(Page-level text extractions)
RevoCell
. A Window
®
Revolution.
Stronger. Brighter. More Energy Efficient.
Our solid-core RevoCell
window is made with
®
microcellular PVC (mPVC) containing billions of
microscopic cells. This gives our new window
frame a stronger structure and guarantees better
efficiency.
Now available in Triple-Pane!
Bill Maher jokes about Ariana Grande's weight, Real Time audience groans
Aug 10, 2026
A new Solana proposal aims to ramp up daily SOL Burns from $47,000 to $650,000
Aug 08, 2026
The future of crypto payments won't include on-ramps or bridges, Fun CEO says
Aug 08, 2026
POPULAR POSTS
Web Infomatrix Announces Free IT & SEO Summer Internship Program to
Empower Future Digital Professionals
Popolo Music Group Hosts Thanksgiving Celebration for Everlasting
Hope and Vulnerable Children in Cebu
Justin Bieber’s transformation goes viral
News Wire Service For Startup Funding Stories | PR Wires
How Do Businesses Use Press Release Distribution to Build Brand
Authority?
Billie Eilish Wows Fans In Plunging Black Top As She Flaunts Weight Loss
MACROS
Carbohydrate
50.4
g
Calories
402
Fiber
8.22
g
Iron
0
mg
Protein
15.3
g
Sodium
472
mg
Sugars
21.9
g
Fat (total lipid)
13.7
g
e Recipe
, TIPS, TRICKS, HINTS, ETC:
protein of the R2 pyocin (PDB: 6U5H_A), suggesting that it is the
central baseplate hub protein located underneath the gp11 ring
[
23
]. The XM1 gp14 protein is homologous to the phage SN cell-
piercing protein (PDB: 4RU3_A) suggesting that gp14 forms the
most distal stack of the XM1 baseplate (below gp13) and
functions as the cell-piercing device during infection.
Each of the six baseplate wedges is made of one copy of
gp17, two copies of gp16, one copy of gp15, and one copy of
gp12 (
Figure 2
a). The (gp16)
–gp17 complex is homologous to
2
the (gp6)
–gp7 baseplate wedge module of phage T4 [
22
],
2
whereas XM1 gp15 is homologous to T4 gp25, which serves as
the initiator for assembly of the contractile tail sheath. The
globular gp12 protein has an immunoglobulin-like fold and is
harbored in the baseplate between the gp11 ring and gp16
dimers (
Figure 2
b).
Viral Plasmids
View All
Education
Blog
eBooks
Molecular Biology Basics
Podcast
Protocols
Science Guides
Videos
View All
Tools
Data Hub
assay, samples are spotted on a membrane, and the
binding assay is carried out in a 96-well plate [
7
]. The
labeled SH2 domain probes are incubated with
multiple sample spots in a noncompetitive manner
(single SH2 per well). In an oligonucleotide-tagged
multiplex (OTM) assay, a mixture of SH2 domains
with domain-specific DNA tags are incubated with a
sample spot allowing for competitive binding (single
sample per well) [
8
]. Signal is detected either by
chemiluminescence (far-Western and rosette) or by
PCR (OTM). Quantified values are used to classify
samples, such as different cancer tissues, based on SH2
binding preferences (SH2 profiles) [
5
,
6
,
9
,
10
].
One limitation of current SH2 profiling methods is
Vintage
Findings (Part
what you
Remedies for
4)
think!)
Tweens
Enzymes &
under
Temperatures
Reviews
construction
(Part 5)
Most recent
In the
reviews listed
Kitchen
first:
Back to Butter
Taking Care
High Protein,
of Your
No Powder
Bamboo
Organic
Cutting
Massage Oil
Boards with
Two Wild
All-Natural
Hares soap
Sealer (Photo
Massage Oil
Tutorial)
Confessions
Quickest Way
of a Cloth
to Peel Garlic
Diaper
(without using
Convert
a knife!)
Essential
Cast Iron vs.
* * *
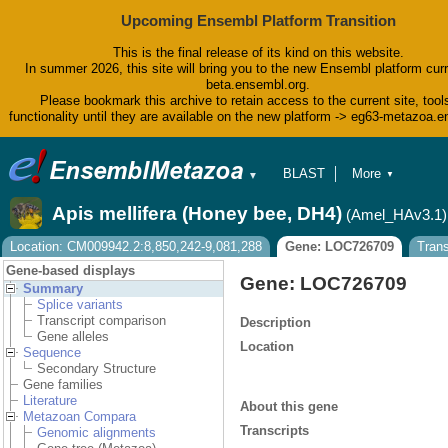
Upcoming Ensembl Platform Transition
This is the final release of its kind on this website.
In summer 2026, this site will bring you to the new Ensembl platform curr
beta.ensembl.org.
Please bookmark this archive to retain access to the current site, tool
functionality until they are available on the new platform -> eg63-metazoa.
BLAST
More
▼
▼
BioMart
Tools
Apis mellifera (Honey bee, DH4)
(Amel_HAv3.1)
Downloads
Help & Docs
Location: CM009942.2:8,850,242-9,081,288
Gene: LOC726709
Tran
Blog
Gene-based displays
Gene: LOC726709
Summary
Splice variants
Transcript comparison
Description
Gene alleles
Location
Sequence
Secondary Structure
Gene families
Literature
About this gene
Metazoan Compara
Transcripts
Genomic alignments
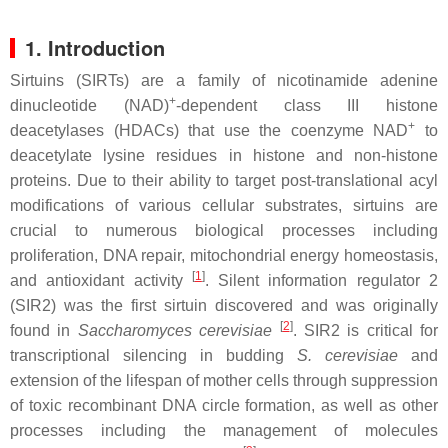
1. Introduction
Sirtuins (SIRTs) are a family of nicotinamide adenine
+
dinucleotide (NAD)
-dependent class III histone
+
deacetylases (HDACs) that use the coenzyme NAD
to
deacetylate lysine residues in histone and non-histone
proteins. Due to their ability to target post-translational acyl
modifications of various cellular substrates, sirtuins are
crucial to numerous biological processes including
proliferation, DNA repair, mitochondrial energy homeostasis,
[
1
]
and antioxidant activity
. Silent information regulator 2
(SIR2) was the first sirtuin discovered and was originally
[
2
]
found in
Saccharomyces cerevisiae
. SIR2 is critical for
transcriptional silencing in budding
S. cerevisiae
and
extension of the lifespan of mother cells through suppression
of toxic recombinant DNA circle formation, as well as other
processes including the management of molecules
==
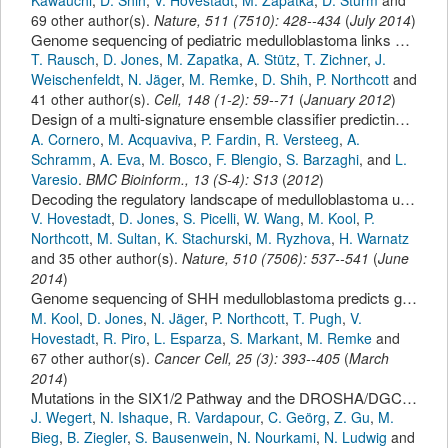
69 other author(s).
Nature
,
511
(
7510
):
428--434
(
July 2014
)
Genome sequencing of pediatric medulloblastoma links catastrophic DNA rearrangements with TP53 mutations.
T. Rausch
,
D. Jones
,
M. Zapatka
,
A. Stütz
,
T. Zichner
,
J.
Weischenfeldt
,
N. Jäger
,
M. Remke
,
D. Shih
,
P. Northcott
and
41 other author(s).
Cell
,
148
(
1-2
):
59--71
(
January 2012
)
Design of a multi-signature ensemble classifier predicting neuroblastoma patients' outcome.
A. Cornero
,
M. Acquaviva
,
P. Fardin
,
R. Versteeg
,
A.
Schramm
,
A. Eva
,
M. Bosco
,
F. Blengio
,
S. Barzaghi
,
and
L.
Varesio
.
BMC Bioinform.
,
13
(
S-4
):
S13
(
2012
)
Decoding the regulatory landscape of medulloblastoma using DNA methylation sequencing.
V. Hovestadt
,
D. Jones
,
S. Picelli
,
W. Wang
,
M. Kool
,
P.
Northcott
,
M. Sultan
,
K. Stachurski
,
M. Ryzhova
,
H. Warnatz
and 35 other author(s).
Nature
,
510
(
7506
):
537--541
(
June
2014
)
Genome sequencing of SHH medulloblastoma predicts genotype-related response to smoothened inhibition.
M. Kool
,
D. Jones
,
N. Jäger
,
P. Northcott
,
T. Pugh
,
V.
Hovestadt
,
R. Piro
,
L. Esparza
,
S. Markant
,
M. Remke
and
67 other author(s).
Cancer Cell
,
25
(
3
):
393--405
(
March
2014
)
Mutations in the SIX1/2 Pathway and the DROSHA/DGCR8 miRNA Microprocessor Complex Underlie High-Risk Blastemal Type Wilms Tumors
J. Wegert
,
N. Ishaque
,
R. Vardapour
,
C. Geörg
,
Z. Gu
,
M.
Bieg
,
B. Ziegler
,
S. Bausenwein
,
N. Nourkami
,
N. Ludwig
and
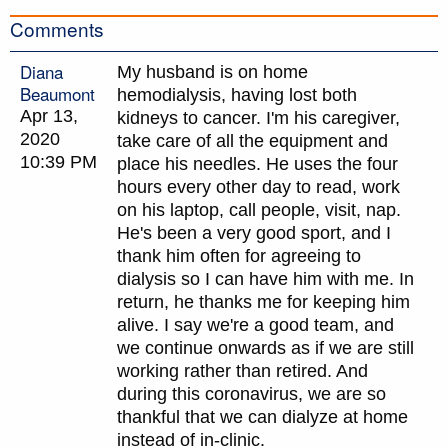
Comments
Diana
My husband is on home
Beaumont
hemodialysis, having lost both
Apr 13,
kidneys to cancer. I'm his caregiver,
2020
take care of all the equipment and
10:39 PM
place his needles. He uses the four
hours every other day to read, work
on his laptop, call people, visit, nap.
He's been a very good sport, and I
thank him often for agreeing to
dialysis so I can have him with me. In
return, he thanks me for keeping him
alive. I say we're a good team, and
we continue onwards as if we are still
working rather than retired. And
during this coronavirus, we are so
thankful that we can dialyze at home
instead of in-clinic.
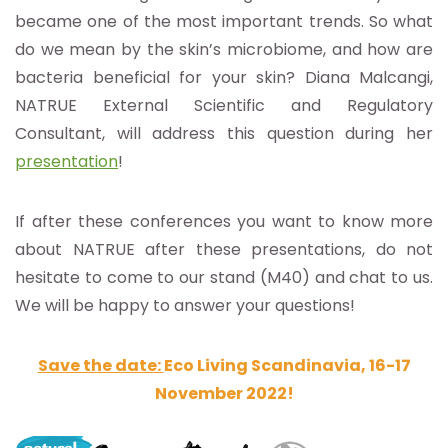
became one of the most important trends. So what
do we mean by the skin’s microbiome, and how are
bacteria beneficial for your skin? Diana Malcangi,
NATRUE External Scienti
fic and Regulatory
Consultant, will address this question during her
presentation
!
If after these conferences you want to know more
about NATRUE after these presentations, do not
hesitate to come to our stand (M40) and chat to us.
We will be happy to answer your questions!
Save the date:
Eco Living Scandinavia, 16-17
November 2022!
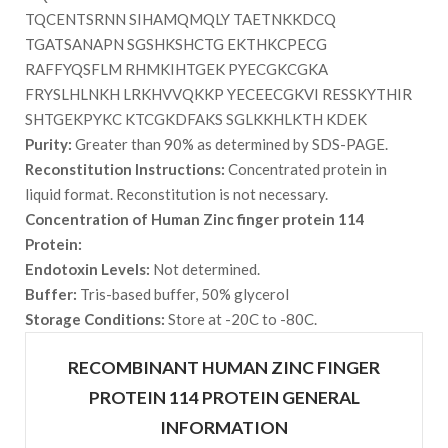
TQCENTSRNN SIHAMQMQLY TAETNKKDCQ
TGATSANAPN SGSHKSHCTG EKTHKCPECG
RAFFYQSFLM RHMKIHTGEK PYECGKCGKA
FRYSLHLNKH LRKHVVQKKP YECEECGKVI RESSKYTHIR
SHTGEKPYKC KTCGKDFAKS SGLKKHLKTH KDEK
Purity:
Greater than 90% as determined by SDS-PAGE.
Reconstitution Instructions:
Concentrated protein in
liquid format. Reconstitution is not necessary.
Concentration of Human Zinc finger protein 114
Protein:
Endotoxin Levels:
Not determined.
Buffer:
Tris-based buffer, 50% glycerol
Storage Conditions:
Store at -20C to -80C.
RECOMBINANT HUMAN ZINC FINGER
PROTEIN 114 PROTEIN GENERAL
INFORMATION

§ **THE TASK**: Pull out every line in the data above that has the word "Genome".

§ **RESULT**:
Genome sequencing of pediatric medulloblastoma links catastrophic DNA rearrangements with TP53 mutations.
Genome sequencing of SHH medulloblastoma predicts genotype-related response to smoothened inhibition.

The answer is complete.